What time did the puke take place?
Thanks in advance.


----------



## frndthDuvel (Aug 31, 2014)

RideshareGuru said:


> I'm getting 1 Puker on average every 400 rides, so 0.25% and i drive all hours.


 Well that mostly answers what I asked before I read this post Thx. I try to not drive after 12. But then I think I am so old you previusly said my days were done anyway. So certainly too few to **** with puke.


----------



## RideshareGuru (Nov 17, 2014)

frndthDuvel said:


> Well that mostly answers what I asked before I read this post Thx. I try to not drive after 12. But then I think I am so old you previusly said my days were done anyway. So certainly too few to **** with puke.


First 3 were at the end of my usual night on Saturdays, between 2-4am, last one was just before midnight on a Thursday, the SEC basketball tournament was in town.


----------



## RideshareGuru (Nov 17, 2014)

-- Information given --
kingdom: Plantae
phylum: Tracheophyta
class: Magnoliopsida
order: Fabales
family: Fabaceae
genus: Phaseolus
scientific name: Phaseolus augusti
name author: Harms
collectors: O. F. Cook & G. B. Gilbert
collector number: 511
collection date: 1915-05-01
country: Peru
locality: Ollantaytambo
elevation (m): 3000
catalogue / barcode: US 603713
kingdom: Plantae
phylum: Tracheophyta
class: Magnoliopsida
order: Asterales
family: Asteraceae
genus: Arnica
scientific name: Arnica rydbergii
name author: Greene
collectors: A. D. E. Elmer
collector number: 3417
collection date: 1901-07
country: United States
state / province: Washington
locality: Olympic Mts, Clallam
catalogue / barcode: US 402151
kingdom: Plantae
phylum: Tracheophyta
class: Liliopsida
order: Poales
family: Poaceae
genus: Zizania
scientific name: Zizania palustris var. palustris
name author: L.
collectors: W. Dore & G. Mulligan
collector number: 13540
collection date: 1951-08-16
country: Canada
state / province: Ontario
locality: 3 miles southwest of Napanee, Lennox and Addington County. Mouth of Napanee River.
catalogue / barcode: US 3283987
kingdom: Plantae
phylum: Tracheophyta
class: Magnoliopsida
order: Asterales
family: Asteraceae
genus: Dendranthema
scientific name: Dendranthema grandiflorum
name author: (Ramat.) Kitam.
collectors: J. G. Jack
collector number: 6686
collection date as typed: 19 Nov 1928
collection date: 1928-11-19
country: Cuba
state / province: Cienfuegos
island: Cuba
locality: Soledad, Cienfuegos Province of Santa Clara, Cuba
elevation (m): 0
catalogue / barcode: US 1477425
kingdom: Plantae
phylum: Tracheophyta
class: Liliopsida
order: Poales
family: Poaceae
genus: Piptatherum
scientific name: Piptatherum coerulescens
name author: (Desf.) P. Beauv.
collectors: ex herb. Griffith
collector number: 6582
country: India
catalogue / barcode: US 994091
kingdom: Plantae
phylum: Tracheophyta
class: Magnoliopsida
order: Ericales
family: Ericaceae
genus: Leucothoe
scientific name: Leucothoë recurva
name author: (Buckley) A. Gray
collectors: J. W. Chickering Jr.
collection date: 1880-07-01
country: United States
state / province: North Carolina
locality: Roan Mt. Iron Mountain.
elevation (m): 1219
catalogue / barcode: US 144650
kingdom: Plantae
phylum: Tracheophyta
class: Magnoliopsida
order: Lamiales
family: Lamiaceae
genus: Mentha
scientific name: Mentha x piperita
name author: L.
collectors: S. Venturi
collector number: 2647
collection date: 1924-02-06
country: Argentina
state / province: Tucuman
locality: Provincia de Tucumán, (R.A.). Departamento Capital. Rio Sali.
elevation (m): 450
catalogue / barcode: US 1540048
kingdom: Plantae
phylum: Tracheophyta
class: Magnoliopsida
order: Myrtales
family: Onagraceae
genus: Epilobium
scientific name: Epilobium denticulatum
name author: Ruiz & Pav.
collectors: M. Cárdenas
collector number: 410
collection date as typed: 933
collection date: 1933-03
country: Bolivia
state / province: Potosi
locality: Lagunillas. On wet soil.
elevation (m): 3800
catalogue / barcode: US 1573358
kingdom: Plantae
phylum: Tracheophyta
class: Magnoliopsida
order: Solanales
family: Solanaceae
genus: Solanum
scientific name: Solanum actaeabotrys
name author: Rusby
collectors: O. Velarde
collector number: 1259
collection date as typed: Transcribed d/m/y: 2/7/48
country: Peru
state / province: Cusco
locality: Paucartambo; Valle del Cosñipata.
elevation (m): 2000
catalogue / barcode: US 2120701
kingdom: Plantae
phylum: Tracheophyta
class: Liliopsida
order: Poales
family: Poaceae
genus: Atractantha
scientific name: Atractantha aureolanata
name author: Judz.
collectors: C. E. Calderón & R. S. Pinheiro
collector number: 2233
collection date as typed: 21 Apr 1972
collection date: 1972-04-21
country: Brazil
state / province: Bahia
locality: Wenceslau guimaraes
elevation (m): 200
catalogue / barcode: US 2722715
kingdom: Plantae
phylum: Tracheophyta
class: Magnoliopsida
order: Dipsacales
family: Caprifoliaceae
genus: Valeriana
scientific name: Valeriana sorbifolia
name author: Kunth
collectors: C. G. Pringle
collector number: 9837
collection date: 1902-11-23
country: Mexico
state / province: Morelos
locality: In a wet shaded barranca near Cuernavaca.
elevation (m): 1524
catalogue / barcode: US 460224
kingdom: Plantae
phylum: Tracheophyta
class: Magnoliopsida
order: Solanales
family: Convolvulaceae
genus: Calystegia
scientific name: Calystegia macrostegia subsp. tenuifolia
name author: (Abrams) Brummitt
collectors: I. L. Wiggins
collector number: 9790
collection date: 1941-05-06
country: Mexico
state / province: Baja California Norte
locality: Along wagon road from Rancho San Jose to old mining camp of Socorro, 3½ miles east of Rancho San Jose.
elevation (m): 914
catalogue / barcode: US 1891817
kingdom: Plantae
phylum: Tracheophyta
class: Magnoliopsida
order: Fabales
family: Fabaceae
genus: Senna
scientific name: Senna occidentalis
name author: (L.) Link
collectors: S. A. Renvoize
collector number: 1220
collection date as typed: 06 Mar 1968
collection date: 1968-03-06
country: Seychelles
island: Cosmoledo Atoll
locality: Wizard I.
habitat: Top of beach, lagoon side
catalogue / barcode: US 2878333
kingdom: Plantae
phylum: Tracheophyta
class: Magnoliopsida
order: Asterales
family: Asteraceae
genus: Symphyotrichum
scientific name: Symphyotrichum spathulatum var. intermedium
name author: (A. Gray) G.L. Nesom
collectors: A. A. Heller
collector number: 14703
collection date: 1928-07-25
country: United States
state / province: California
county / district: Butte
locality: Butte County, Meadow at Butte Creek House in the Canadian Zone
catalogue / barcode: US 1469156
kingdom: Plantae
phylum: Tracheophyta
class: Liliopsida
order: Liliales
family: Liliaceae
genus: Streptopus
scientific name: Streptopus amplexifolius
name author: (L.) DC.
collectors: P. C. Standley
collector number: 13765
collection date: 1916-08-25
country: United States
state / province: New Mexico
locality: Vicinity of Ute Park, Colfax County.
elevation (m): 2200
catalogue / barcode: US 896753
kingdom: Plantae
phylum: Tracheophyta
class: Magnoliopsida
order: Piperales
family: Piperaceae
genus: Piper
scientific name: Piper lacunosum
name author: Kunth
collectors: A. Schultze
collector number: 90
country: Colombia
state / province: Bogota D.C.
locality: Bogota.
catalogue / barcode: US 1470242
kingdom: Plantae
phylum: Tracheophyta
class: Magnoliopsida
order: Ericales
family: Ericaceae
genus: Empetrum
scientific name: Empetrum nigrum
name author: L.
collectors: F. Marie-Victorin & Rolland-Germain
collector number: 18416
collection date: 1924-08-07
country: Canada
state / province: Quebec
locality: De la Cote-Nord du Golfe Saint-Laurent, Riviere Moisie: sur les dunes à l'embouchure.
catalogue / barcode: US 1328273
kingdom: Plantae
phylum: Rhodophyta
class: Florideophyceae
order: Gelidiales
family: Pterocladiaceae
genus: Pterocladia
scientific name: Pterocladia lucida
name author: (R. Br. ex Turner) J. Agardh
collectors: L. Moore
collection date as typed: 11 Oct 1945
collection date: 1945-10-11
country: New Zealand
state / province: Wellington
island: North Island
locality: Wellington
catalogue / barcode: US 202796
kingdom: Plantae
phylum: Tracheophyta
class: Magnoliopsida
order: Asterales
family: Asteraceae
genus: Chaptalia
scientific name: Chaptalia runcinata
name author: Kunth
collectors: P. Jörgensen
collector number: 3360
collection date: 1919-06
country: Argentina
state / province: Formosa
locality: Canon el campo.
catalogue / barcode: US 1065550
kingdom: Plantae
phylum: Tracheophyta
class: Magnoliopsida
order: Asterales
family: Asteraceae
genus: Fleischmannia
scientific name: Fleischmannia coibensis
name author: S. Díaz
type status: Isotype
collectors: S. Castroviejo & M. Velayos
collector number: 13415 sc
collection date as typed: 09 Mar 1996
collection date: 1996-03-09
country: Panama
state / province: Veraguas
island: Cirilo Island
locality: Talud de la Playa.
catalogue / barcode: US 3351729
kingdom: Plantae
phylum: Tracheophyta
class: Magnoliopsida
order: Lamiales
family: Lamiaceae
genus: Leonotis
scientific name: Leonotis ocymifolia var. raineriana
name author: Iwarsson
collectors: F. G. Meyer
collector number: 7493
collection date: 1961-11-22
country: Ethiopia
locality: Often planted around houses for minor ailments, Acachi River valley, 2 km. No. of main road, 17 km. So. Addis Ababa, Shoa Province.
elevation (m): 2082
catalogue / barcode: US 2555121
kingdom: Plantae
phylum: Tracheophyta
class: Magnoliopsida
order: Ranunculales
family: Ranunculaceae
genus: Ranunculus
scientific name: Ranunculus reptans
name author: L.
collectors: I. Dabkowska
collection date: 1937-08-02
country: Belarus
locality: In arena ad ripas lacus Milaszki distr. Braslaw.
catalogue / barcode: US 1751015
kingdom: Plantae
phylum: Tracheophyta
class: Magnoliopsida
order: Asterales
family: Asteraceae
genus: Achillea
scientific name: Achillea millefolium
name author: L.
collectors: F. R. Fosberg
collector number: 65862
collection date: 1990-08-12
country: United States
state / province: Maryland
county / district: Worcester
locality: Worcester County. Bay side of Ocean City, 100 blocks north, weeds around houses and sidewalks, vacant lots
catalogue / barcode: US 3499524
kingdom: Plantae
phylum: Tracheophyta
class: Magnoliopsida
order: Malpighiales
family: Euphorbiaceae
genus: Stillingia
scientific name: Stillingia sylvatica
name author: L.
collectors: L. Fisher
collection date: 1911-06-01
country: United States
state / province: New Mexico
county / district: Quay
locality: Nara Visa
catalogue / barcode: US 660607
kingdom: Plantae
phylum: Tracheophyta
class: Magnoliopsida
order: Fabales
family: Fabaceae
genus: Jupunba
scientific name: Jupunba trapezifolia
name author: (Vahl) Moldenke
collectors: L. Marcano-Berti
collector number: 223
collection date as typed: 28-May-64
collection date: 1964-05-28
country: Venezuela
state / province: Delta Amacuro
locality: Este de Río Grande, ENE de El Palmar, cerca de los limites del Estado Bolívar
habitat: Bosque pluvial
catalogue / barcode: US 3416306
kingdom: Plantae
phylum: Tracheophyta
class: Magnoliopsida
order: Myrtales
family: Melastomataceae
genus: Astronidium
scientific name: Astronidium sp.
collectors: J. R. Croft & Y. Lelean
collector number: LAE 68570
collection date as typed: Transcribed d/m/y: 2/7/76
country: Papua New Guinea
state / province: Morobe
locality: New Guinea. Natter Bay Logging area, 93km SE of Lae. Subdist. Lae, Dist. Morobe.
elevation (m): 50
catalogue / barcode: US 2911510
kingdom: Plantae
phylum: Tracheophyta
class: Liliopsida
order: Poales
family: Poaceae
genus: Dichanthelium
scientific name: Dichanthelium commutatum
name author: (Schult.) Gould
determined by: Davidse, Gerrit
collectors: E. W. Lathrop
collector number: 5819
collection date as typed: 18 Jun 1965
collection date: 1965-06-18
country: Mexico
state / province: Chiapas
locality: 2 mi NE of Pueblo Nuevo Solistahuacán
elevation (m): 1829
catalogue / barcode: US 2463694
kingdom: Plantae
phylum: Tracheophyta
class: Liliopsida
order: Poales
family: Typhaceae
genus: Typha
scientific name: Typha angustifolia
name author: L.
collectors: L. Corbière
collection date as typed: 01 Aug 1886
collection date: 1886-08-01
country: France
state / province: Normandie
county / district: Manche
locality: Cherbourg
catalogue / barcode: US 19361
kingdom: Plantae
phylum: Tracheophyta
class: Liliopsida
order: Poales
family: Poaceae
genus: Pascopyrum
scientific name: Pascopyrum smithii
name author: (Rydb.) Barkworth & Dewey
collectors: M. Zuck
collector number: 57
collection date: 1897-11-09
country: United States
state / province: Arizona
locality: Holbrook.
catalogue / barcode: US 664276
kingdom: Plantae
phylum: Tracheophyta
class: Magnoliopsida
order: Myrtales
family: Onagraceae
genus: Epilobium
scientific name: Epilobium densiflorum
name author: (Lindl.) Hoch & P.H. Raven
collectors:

-- To be done --
• A. Can you copy out the rows, word for word, from the line with "country: India" to the line with "elevation (m): 1219", including both of those lines?
• B. Could you continue the forum thread about passengers throwing up during rideshare trips from where it stops?

-- Answers to the tasks --
• A.
country: India
catalogue / barcode: US 994091
kingdom: Plantae
phylum: Tracheophyta
class: Magnoliopsida
order: Ericales
family: Ericaceae
genus: Leucothoe
scientific name: Leucothoë recurva
name author: (Buckley) A. Gray
collectors: J. W. Chickering Jr.
collection date: 1880-07-01
country: United States
state / province: North Carolina
locality: Roan Mt. Iron Mountain.
elevation (m): 1219

• B.
Lyft4uDC said:


> Honestly I've quit driving almost. Lyft screwed me over on referral money, Ubers shit rates suck it makes no sense.
> 
> Then lyft has the courtesy to tell me the pax who is charged cleaning fee (and its not even a full fee especially to that I need) complained. No shit Whitlock, I'm driving and you kept distracting me.
> 
> But hey lyft, you can take my shitty 4.79 and 100 rides home and I'll maybe do uber with my 4.9 and 490 rides.


I always make a habit of taking the pics within a block of dropping off the pax. They can say all they want, but if you 1 star them, note the puke in your comments and have 2-3 pics of it with time stamps within a couple minutes of the drop off time and with a gps within a block of the drop off, they really don't have a leg to stand on.


----------



## Lag Monkey (Feb 6, 2015)

How do I get in contact about a pucker with Lyft..do I leave a comment. how much do they pay? Also how do I upcharge a lyft ride to lyft plus. Uber makes this easy lyft is a cluster ****. Once agin one of the reasons Uber is kicking their ass


----------



## sdrivingman3122 (Nov 18, 2014)

i got my $50 from lyft. im not complaining. even though i paid $120... lyft gave me the $1k guarantee so i'km all good.


----------



## Lyft4uDC (Jul 28, 2014)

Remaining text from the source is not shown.